Smart Pricing is NOT smart! Since it came into play, in my area it has driven the rental rates down (even though the stats for local tourism are thriving) by constantly encouraging all of the hosts to compete with each other. But from photos there is no comparison in quality/standard/luxury...that's not my market.
Please add an additional time period customization for a SP minimum. I would consider lowering my minimum if I could specify a limited period of time (think winter) but I just lowered my minimum as per AirBNB suggestion and got a booking in high season, June, with the low season price. I quickly changed it back to my old minimum until I could fine tune it.

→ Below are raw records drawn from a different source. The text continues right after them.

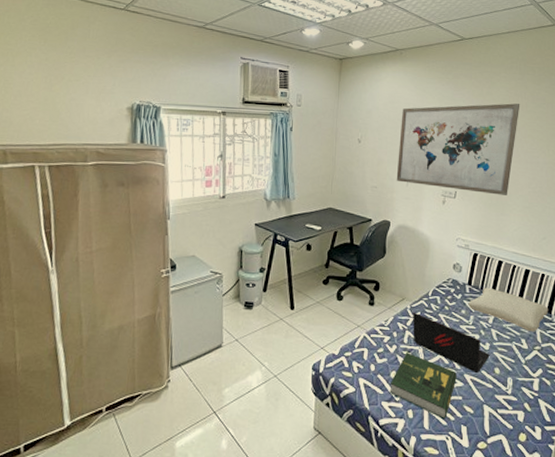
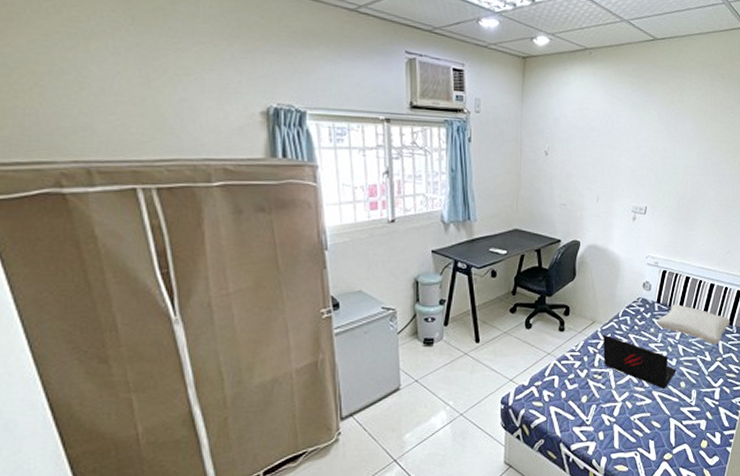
book: present [389,353,457,419] -> none [580,376,645,436]
wall art: present [396,103,520,195] -> none [586,112,710,210]

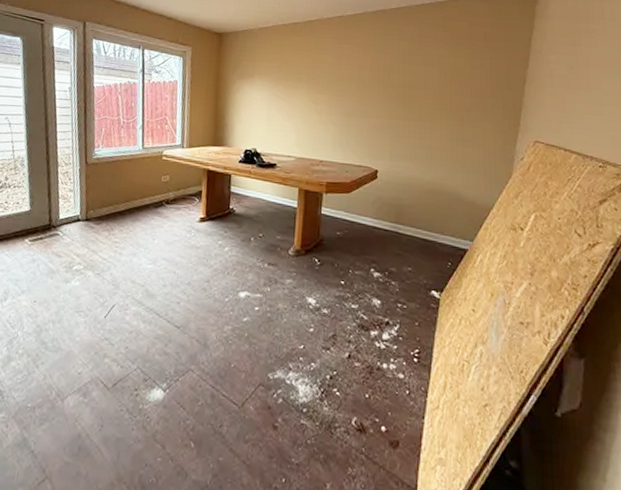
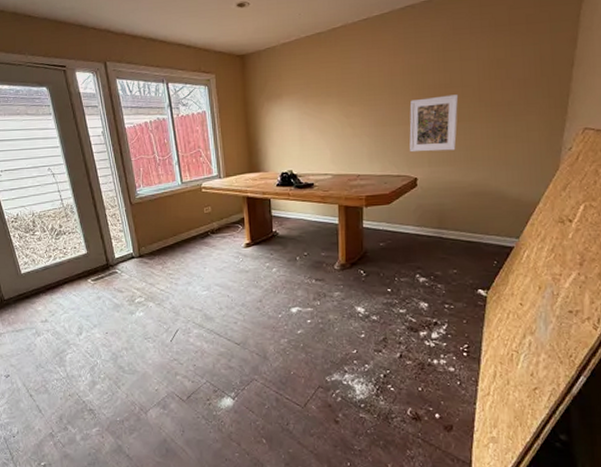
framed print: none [373,94,421,148] -> present [409,94,459,152]

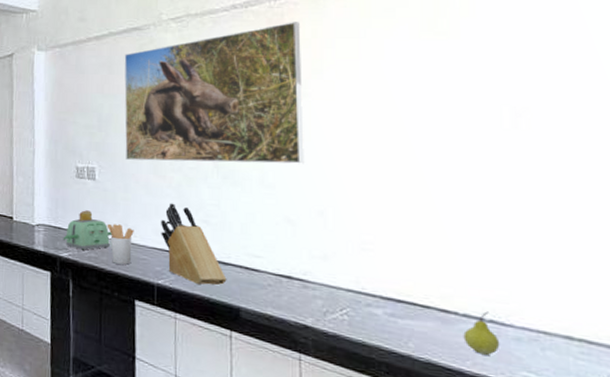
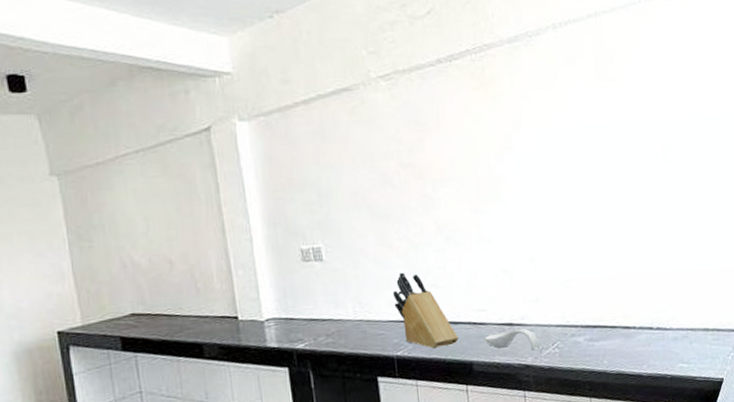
toaster: present [63,210,113,250] -> none [296,294,348,338]
utensil holder: present [107,223,134,265] -> none [340,303,369,345]
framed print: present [124,22,304,164] -> none [336,75,514,234]
spoon rest: none [256,283,325,311] -> present [484,327,541,350]
fruit: present [463,311,500,355] -> none [640,321,664,357]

Airbnb ... will you pay any attention to what we say? I'm not optimistic that you care, as you become an increasingly profit and monopoly obsessed corporate giant. You are pushing us good hosts into a "RACE TO THE BOTTOM" with your inaccurate & unfair comparisons - so everyone is supposed to bid lower, then lower, just to keep some business?? "Smart" pricing is bad for all of us hosts, but your system especially punishes the hosts who actually CARE!!! Care about amenities, professional cleaning, beauty, breakfasts, following the law, soaps and lovely sheets ... and being a host! A lot of places, the hosts offer little, are never there. Yet you force comparisons that hurt good hosts. You haven't considered safe neighborhoods, many subways by me (vs. long walk to 1 subway in dangerous neighborhood). Not to mention my huge spectacular NYC garden that can seat 25! It's insulting and you should STOP.
Amen, Laurie! It’s time for a whole bunch of other Airbnb like businesses to pop up and do it with fairness and a desire to help hosts, especially super hosts, thank you very much. It seems we are seeing an Uber situation where everyone woke up and realized it was no humanitarian company they were part of, but just another greedy, dishonest exploiter of decent people.
We've found the smart pricing tool unacceptable as it seems to be based completely on either poor data or poor modeling.
It has nothing to do with what we offer vs what our Airbnb competition does.